Pour éviter l’octroi indu de brevets, le document de synthèse prévoit aussi des mesures consistant en l’utilisation de bases de données [14] et de codes de conduite volontaires ou de lignes directrices par les offices de propriété intellectuelle.
Comme pour l’exigence de divulgation, les États doivent encore déterminer si ces mesures seront obligatoires ou facultatives. Néanmoins, même si leur adoption était obligatoire, une marge de manœuvre importante sera laissée aux États dans leur mise en œuvre [15]. Enfin, le texte reste silencieux sur les conséquences à tirer du constat de l’octroi indu d’un brevet : « l’invention » indûment brevetée tombera-t-elle dans le domaine public ? Les peuples autochtones recevront-ils une réparation ? Des questions qui ne recevront que des réponses nationales...
Quelle définition des ressources génétiques ?
Mais l’efficacité du futur instrument dépendra aussi, et surtout, de la définition qu’il donne de l’expression « ressource génétique ». Actuellement, les Parties à la Convention sur la diversité biologique débattent du « statut » des séquences et informations génétiques dématérialisées : sont-elles des ressources génétiques soumises aux règles d’accès et de partage des avantages [16] ? Dans le cadre de l’OMPI, la question est de savoir si le futur texte s’appliquera aussi aux données obtenues par séquençage du génome – même si cette question n’a pas été évoquée lors de la session de son comité intergouvernemental en mars dernier.

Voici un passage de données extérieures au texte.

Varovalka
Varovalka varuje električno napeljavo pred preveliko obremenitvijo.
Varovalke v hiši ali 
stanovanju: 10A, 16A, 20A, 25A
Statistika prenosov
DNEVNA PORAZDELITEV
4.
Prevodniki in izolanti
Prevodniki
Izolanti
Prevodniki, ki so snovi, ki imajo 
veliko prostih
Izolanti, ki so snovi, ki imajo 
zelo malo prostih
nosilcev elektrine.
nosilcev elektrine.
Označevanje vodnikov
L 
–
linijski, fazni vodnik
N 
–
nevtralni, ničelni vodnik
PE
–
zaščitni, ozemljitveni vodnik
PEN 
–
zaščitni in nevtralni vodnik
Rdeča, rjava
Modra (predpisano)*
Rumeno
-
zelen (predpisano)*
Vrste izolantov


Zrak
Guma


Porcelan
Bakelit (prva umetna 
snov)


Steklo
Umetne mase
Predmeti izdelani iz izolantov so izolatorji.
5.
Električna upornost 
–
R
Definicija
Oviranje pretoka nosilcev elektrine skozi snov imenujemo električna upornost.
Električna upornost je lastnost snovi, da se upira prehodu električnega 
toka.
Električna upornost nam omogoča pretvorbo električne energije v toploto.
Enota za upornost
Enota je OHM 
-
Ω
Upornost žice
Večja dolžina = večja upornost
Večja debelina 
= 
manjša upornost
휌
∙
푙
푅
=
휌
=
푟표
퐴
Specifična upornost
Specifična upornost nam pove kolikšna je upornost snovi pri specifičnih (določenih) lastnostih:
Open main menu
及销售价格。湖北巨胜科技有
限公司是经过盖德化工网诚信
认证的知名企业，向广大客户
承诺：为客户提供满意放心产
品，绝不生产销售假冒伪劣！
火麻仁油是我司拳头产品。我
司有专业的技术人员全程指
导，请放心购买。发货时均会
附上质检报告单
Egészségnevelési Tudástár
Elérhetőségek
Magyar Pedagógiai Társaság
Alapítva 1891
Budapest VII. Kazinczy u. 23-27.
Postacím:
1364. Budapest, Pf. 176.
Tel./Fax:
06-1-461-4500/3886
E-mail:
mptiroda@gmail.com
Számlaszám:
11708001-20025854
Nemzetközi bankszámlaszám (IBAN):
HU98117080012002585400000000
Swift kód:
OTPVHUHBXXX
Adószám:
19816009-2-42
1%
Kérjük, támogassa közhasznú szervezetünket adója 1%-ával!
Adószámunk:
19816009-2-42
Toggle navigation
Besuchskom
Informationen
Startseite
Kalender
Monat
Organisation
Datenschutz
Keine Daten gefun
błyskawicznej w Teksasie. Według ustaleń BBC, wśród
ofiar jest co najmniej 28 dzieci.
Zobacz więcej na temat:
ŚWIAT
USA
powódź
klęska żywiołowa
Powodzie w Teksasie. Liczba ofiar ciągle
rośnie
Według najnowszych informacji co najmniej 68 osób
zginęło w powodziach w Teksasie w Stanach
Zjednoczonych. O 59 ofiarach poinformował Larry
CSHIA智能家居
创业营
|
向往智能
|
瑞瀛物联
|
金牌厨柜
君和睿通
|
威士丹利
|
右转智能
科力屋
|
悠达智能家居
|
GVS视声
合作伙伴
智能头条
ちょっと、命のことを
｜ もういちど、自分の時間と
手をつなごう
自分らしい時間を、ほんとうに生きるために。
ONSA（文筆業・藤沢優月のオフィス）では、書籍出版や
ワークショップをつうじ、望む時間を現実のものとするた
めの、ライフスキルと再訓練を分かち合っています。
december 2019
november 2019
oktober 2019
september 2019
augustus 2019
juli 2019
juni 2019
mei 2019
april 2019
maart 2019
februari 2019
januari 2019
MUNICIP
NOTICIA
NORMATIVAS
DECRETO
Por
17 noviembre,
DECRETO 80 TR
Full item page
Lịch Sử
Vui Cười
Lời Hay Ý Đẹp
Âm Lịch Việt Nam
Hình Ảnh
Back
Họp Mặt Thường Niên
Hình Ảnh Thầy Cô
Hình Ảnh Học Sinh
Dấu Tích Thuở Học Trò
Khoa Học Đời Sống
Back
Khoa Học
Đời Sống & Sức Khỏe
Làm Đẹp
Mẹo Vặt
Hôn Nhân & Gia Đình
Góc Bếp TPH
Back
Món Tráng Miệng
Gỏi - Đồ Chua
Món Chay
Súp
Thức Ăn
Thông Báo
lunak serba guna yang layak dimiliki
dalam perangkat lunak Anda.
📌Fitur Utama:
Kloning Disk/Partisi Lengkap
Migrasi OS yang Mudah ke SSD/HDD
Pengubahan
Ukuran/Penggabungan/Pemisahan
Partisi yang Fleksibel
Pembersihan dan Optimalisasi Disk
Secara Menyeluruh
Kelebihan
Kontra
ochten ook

Le document de synthèse comporte pour l’instant deux définitions de l’expression « ressource génétique ». L’une reprend celle de la Convention sur la diversité biologique, ce qui pourrait témoigner de la volonté des rédacteurs de suivre également la décision prise ultérieurement dans le cadre de cette convention au sujet du statut des informations et séquences génétiques numérisées. L’autre définition reprend également la définition de la Convention sur la diversité biologique, mais en allant plus loin. Elle y inclut les dérivés des ressources génétiques et l’information génétique de ces dérivés [17].
Le terme « dérivés » pourrait-il couvrir les protéines et les glucides de plantes ? Si oui, doit-on y voir la reconnaissance implicite que de tels éléments peuvent faire l’objet de propriété industrielle ? La réponse n’est pas évidente. Car le texte prend soin de préciser que les ressources génétiques, se trouvant dans la nature ou isolées de celle-ci, ne sont pas des inventions et que, par conséquent, aucun droit de propriété industrielle ne devrait être accordé à leur égard [18]. Un article dont il n’a pas encore été déterminé s’il devait être rédigé au conditionnel ou à l’indicatif…
Le document de synthèse sera transmis à la prochaine session du Comité intergouvernemental de la propriété intellectuelle relative aux ressources génétiques, aux savoirs traditionnels et au folklore, qui aura lieu du 25 au 29 juin 2018. Un groupe d’experts ad hoc se réunira en amont de cette session, le 24 juin 2018 pour discuter la question.